Monday, September 11, 2017

SPX and NDX: Take It with a Grain of Gunpowder...

Last update suggested that NDX looked like a complete ABC rally, and NDX has declined enough to validate that call.  However, that doesn't mean bears are completely in the clear, as we'll see on the chart below.  In fact, I still feel that bears should HOPE the near-term pattern here is bullish (in the form of the triangle shown below), so they can at least get a better shot at things down the road.

SPX continues to remain a bit cryptic.  I've drawn a "best-guess" near-term projection, but my confidence isn't high, so take it with a grain of gunpowder. (If you've run out of salt, you can season meat with gunpowder!  True factoid -- but this is not cooking advice.  Please consult your chef before making any seasoning decisions.)

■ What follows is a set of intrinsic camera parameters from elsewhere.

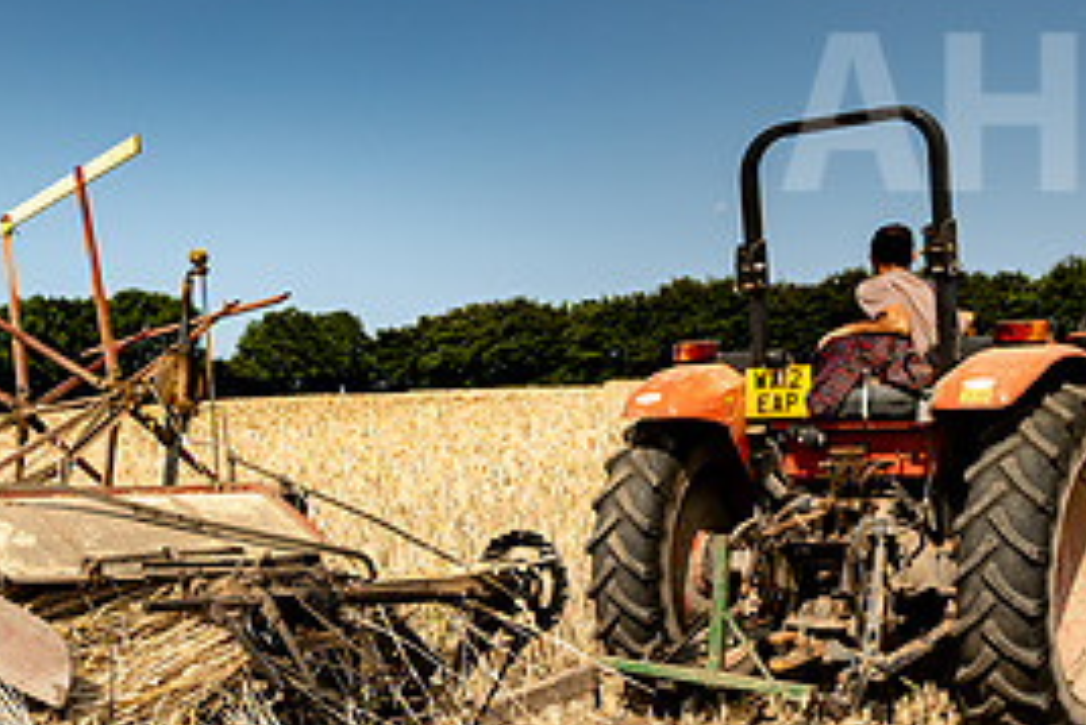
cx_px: 231
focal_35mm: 52
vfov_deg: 25.5
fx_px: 1569
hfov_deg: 37.0
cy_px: 593
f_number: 5.6
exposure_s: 1/1600
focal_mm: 24
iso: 64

In conclusion, nothing much has resolved since the most recent updates, but we do at least have a couple patterns and levels to keep an eye on.  Trade safe.

Friday, September 8, 2017

SPX, NDX. BKX: BKX on the Verge...

So we have two potentially interesting developments since last update. 

The first is BKX, which is finally getting close to validating the preferred count of the past 5 months (seems like FOREVER ago that I first suggested BKX rallies should be sold -- maybe longer than forever).  It has also all-but-validated the preferred near-term count from last update, and the steep relentless decline has certainly behaved in line with the predicted bear nest:

The second is NDX, which has reached a bear inflection point.  The rally since last update has, so far anyway, taken the form of three waves, which count as complete.  As long as NDX doesn't rally immediately north of 5981, then intrepid bears could treat that high as the labeled 2/B wave and short against it if they're so inclined.  If attempting such, do keep in mind that 6009 is the more critical zone, because we can't yet rule out all the potential near-term patterns that could briefly head-fake above 5981 without killing the bear case.

Finally, SPX is still the odd man out, and its pattern leaves much to interpretation.  Given the state of BKX and NDX, I'm somewhat inclined to think SPX will probably at least test the lower black trend line -- and possibly head quite a bit beyond that (the black B/2 and red Bear (A) will be the key inflection points, so if we do head lower, then bears may want to increase caution near those levels).

I really have no clear reason in SPX (by itself) to favor a near-term bearish outcome... but I'm somewhat inclined to do so anyway.

In conclusion, if bears want to try to get back in the game, NDX has reached an inflection point and the potential of a straightforward pattern.  BKX is finally close to validating a predication made five months ago, and even if it holds here, it's declined enough to mean good news for bears who've been attacking the financials on that standing recommendation. 

SPX is still a bit cryptic. The near-term pattern there can be counted as a complete ABC rally from 2446 to 2469, but leaves just enough room for doubt that I can't rule out the possibility for it to decline slightly, then rally again toward the upper black trend line, before reversing again and heading toward the lower trend line (if it ever does head to the lower trend line, of course).

Despite the tight calls, I'm still inclined to give the overall nod to bears at the moment, and suspect we'll break 2446 before we see the market above 2480 again ("before" as in "I'd sell my right leg before I'd smile at Bernanke!"  Not "before" as in "this, then this other thing immediately follows."  This verbiage has caused confusion before, so I'm hoping to head that off.).  Trade safe.